Why does writers' block rear its ugly head? I'm going along with the analysis that it can serve a purpose. If you're stuck on your writing, especially a novel, it's part of the writing process; the deal when you take up the challenge of your writing project.
I am slowly realising that my children's novel by the end of chapter two needs a much more detailed plot, despite how the narrative is developing naturally. Somehow, I liked the unknown; the surprises that made the writing sweet and although I've written character sketches and a draft synopsis, more of this type of work is required so that I know more - the bare bones of the story needs some flesh.
So back to my original question - bare with me as there is a link to the writers' block issue. At the back of my mind while I put down those words is this entity out there - the publisher. And I hear you say, "But, you've only just got chapter two sorted!" Well, yes, I know but if you claim to be a writer there is always some form of homework to do - the research that is. I've done the children's writing course, browsed the Internet at the mass of children's book publishers, which alone is particularly revealing as I observe the range of children's books out there in the shops, on Kindle, etc. It's important to keep in the loop.
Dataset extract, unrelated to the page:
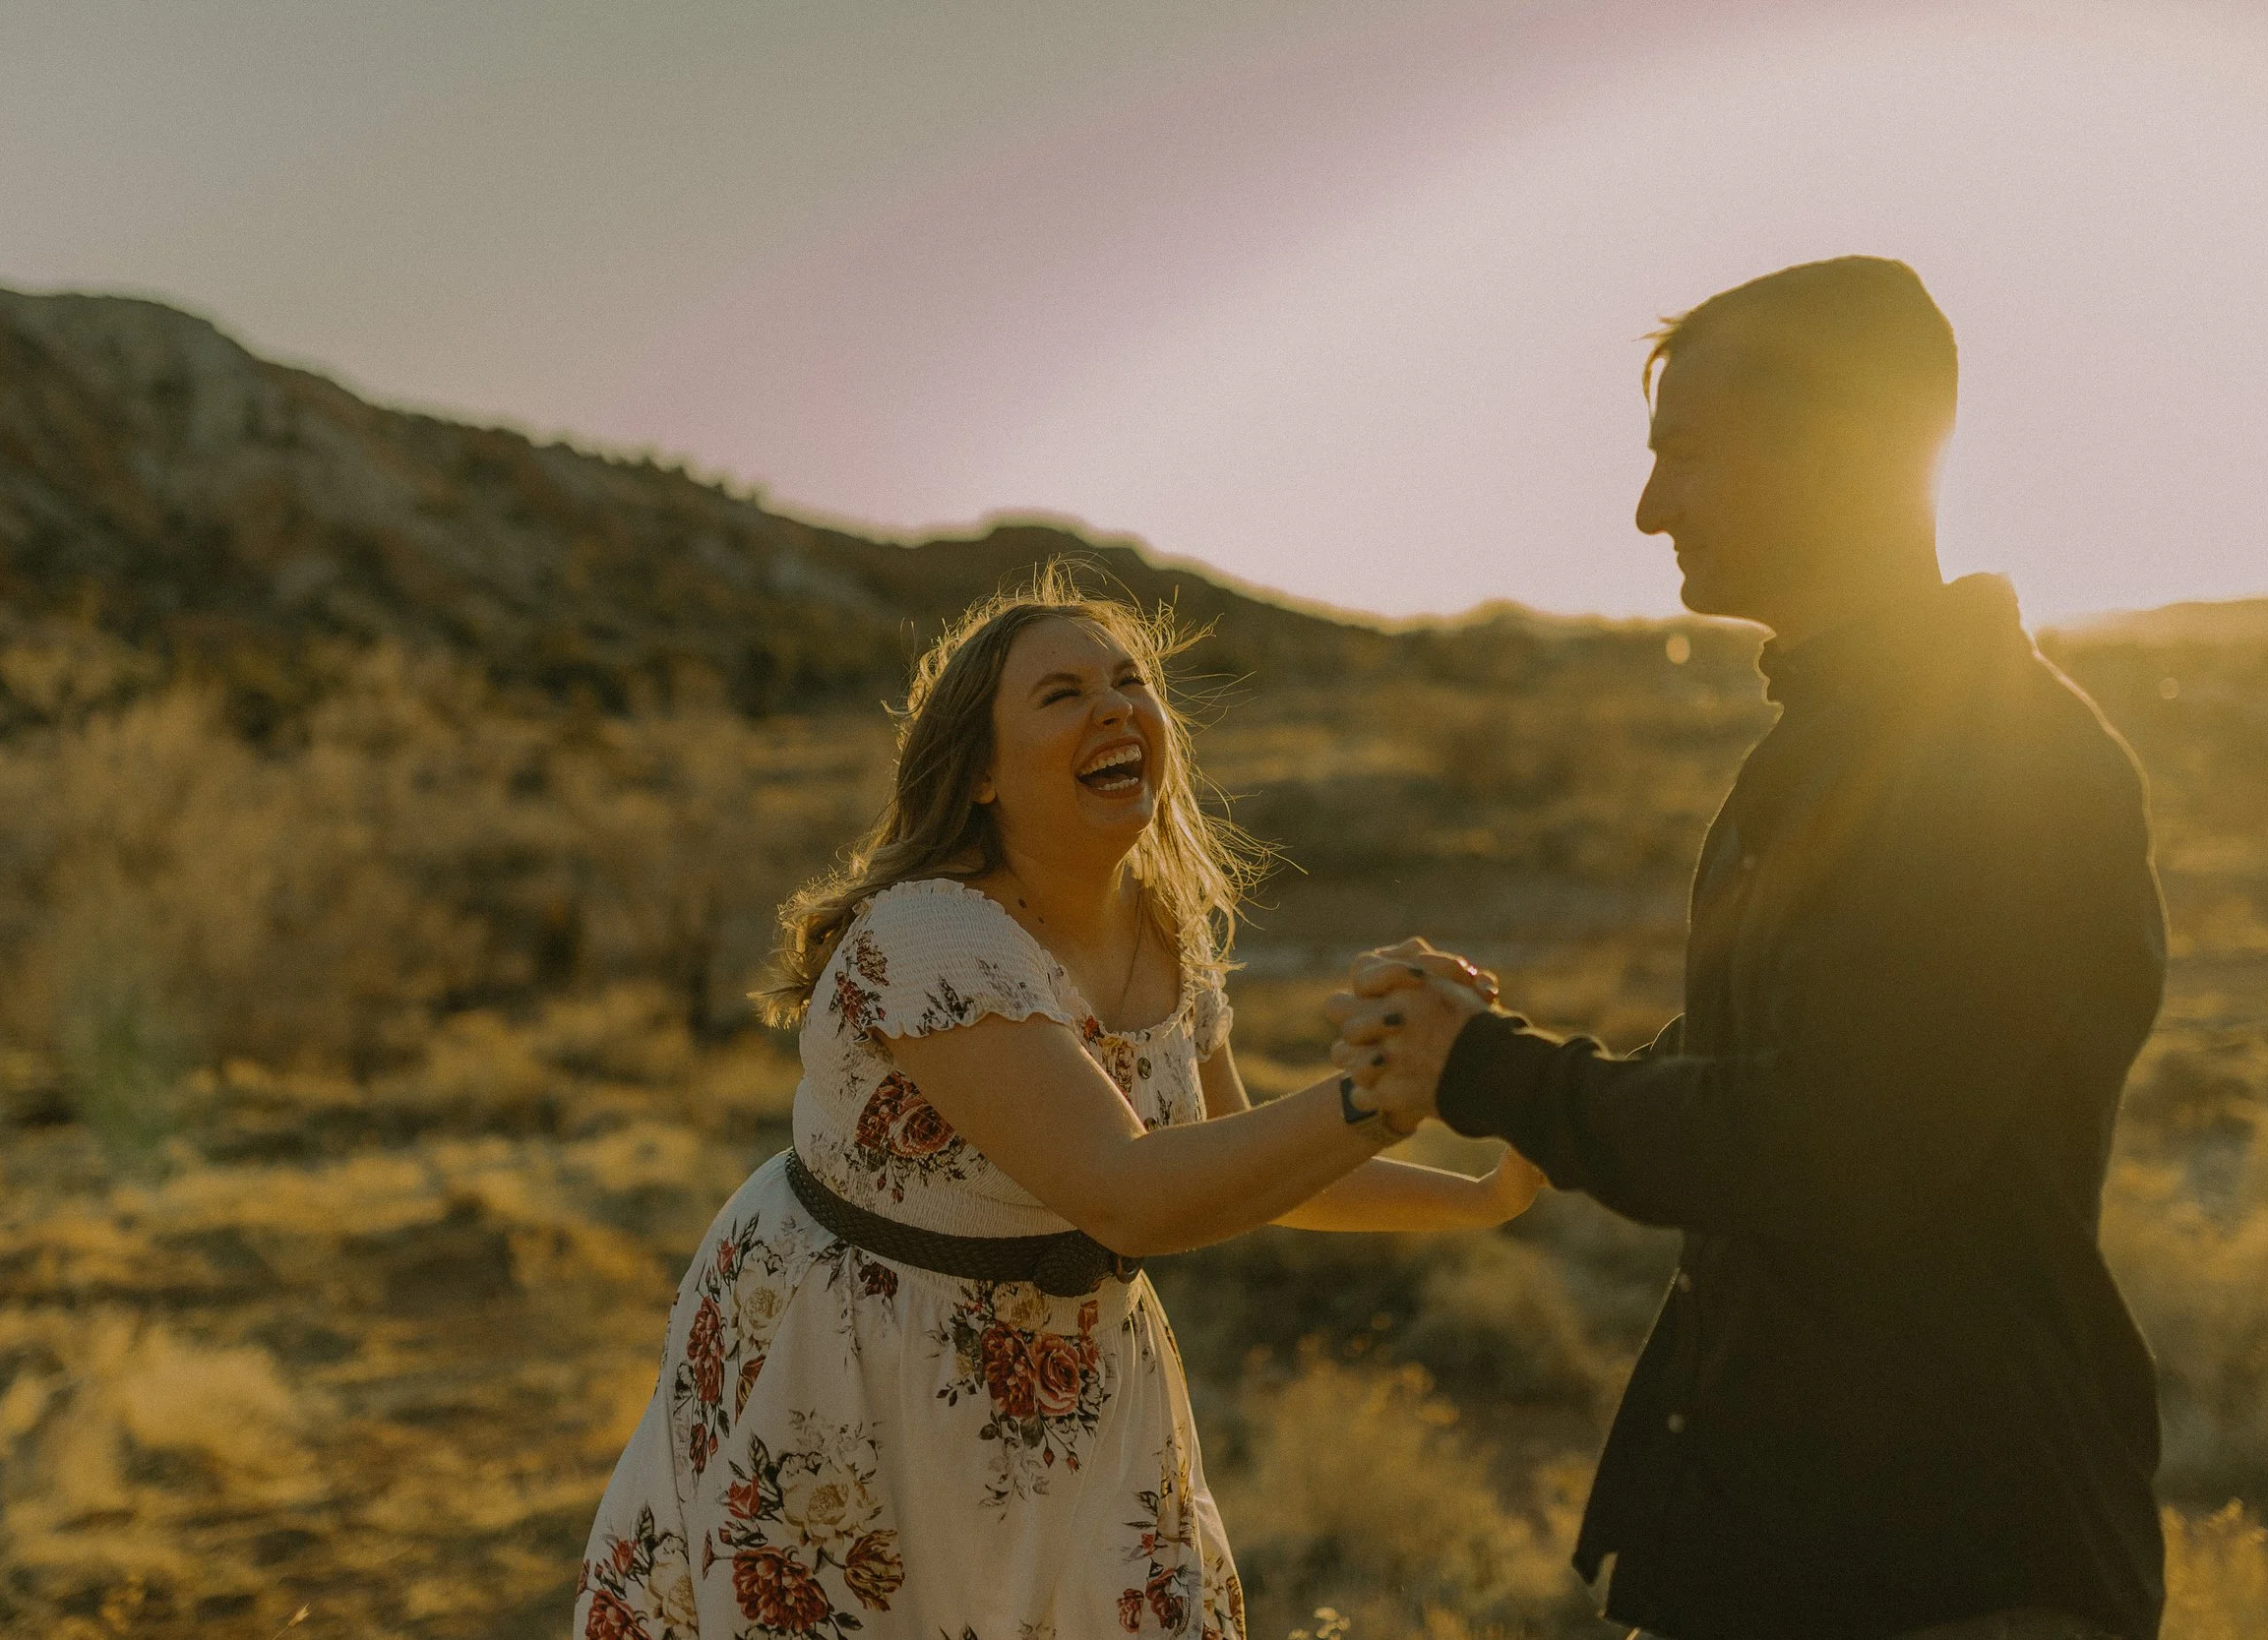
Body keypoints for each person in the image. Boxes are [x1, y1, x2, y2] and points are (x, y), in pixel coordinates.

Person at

As I've independently edited and produced three anthologies of creative writing (poetry, personal essays), the experience of self-publishing my novel on say Amazon's Kindle seems a rather more attractive and feasible option and in some ways could be seen as experimenting with the E-Book market.
So, on that note, I'm going to pull myself out of the writers' block zone and get on with the joy (and pain) of writing my children's story without that haunting feeling of a publisher out there which really is an unknown.